Assignment
Continue the lecture on chumra below, starting right after its final sentence, before the material that follows it.

Text excerpt
Shiur #29: Chumra

  • Rav Assaf Bednarsh
Adapted by Leora Bednarsh
 
 
Chumra is defined as practicing Halakha in a fashion more stringent than absolutely necessary based on the Halakha. Why would anyone act in a way that is more stringent than necessary? What is the place of stringency in our halakhic practice? We find several justifications for chumra in the teachings of Chazal.
 
Justification 1: Fear of Leading to a Transgression
 
The first mishna in Massekhet Avot records the teaching of the Sages of the Great Assembly: "And make a fence around the Torah." The mishna teaches us that one should forbid even permissible actions in order to avoid situations prone to error or temptation, which might cause us to violate the actual halakha. The gemara utilizes this principle in a number of contexts, using the alternative formulation, "Go, go, we say to a nazir. Do not come close to the vineyard!"[1]
 
Thus, one possible justification for being more stringent than necessary is in order to avoid violating the baseline halakha. If one knows that engaging in a certain activity creates a risk of leading to a transgression, then one should certainly be machmir and avoid that activity.

Source information
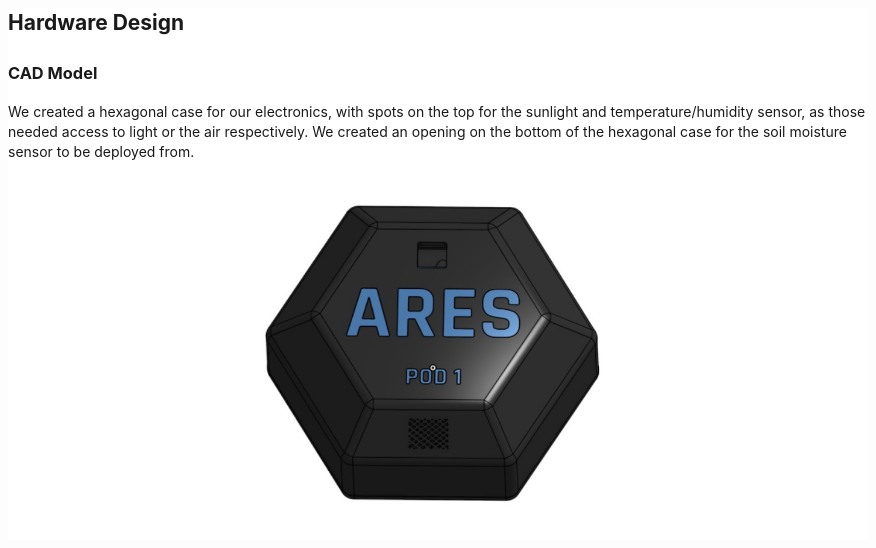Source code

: ## Hardware Design

### CAD Model

We created a hexagonal case for our electronics, with spots on the top for the sunlight and temperature/humidity sensor, as those needed access to light or the air respectively. We created an opening on the bottom of the hexagonal case for the soil moisture sensor to be deployed from.

<p align="center">
  <img src="smathhacks/pics/aresTopView.jpg" alt="ARES Top View" width="400"/>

Written reply
Justification 2: Taking into Account a More Stringent Halachic Opinion
 
Most chumras practiced nowadays, however, are based not upon the aforementioned mishna, but on a gemara in Massekhet Shabbat (61a):
 
As R. Yocḥanan said: Just as one dons phylacteries, so too, one puts on shoes. Just as phylacteries are placed on the left arm, so too, when putting on shoes one begins with the left foot. An objection [to R. Yochanan’s opinion based on a baraita]: When one puts on his shoes, he puts on the right shoe first and afterward puts on the left shoe. R. Yosef said: Now that it was taught [in a baraita] in this manner and R. Yochanan stated [the halakha] in that manner, one who acted this way acted properly, and one who acted that way acted properly [as each custom has a basis]… R. Nachman bar Yitzchak said: And one who fears Heaven fulfills both opinions. And who is this [God-fearing person]? Mar son of Rabbana. How does he conduct himself? He puts on his right shoe and does not tie the laces. And then he puts on his left shoe and ties it, and then afterward ties the laces of his right shoe. R. Ashi said: I saw that R. Kahana was not particular with regard to the order in which he put on his shoes.
 
 Neither R. Kahana nor R. Yosef was particular about the order of putting on shoes. This follows the standard halakhic methodology; either option fulfills one of the two opinions, and we are not dealing with a severe transgression that might require us to rule strictly in cases of doubt. Nonetheless, the God-fearing Mar son of Rabbana was strict with himself and took pains to ensure that he was safe from any possibility of even the slightest transgression.
 
Similarly, the gemara in Massekhet Chullin (44b) derives from a verse in Yechezkel (4:14) that a righteous person would not eat the meat of an animal if a doubt arose regarding its permissibility and it was ruled kosher by the judgment of a rabbi. Although the rabbi ruled leniently and the meat is therefore halakhically permissible, a righteous person would suspect that perhaps the rabbi's ruling was in error, and therefore refrain from eating a food that carried with it even the slightest possibility of transgression.
 
We see from these two sources that it is considered praiseworthy to be more stringent than necessary as an expression of yirat shamayim, fear of Heaven. Although the halakha might rule leniently in a doubtful case, chumra is encouraged in order to avoid even the possibility of sin.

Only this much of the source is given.